Source information section start
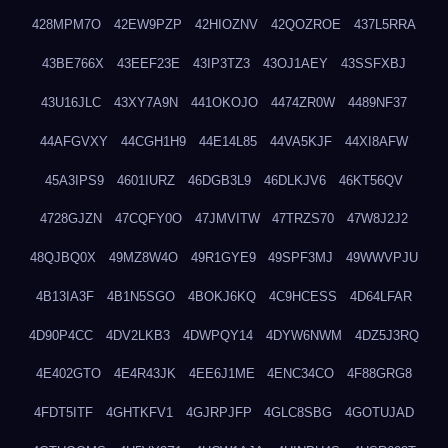
428MPM7O
42EW9PZP
42HIOZNV
42QOZROE
437L5RRA
43BE766X
43EEF23E
43IP3TZ3
43OJ1AEY
43SSFXBJ
43U16JLC
43XY7A9N
441OKOJO
4474ZR0W
4489NF37
44AFGVXY
44CGH1H9
44E14L85
44VA5KJF
44XI8AFW
45A3IPS9
4601IURZ
46DGB3L9
46DLKJV6
46KT56QV
4728GJZN
47CQFY0O
47JMVITW
47TRZS70
47W8J2J2
48QJBQ0X
49MZ8W4O
49R1GYE9
49SPF3MJ
49WWVPJU
4B13IA3F
4B1N5SGO
4BOKJ6KQ
4C9HCESS
4D64LFAR
4D90P4CC
4DV2LKB3
4DWPQY14
4DYW6NWM
4DZ5J3RQ
4E402GTO
4E4R43JK
4EE6J1ME
4ENC34CO
4F88GRG8
4FDT5ITF
4GHTKFV1
4GJRPJFP
4GLC8SBG
4GOTUJAD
Source information section end
_Problem to work on_: Repeat the records above exactly, omitting every picture.

_Output below_:
428MPM7O
42EW9PZP
42HIOZNV
42QOZROE
437L5RRA
43BE766X
43EEF23E
43IP3TZ3
43OJ1AEY
43SSFXBJ
43U16JLC
43XY7A9N
441OKOJO
4474ZR0W
4489NF37
44AFGVXY
44CGH1H9
44E14L85
44VA5KJF
44XI8AFW
45A3IPS9
4601IURZ
46DGB3L9
46DLKJV6
46KT56QV
4728GJZN
47CQFY0O
47JMVITW
47TRZS70
47W8J2J2
48QJBQ0X
49MZ8W4O
49R1GYE9
49SPF3MJ
49WWVPJU
4B13IA3F
4B1N5SGO
4BOKJ6KQ
4C9HCESS
4D64LFAR
4D90P4CC
4DV2LKB3
4DWPQY14
4DYW6NWM
4DZ5J3RQ
4E402GTO
4E4R43JK
4EE6J1ME
4ENC34CO
4F88GRG8
4FDT5ITF
4GHTKFV1
4GJRPJFP
4GLC8SBG
4GOTUJAD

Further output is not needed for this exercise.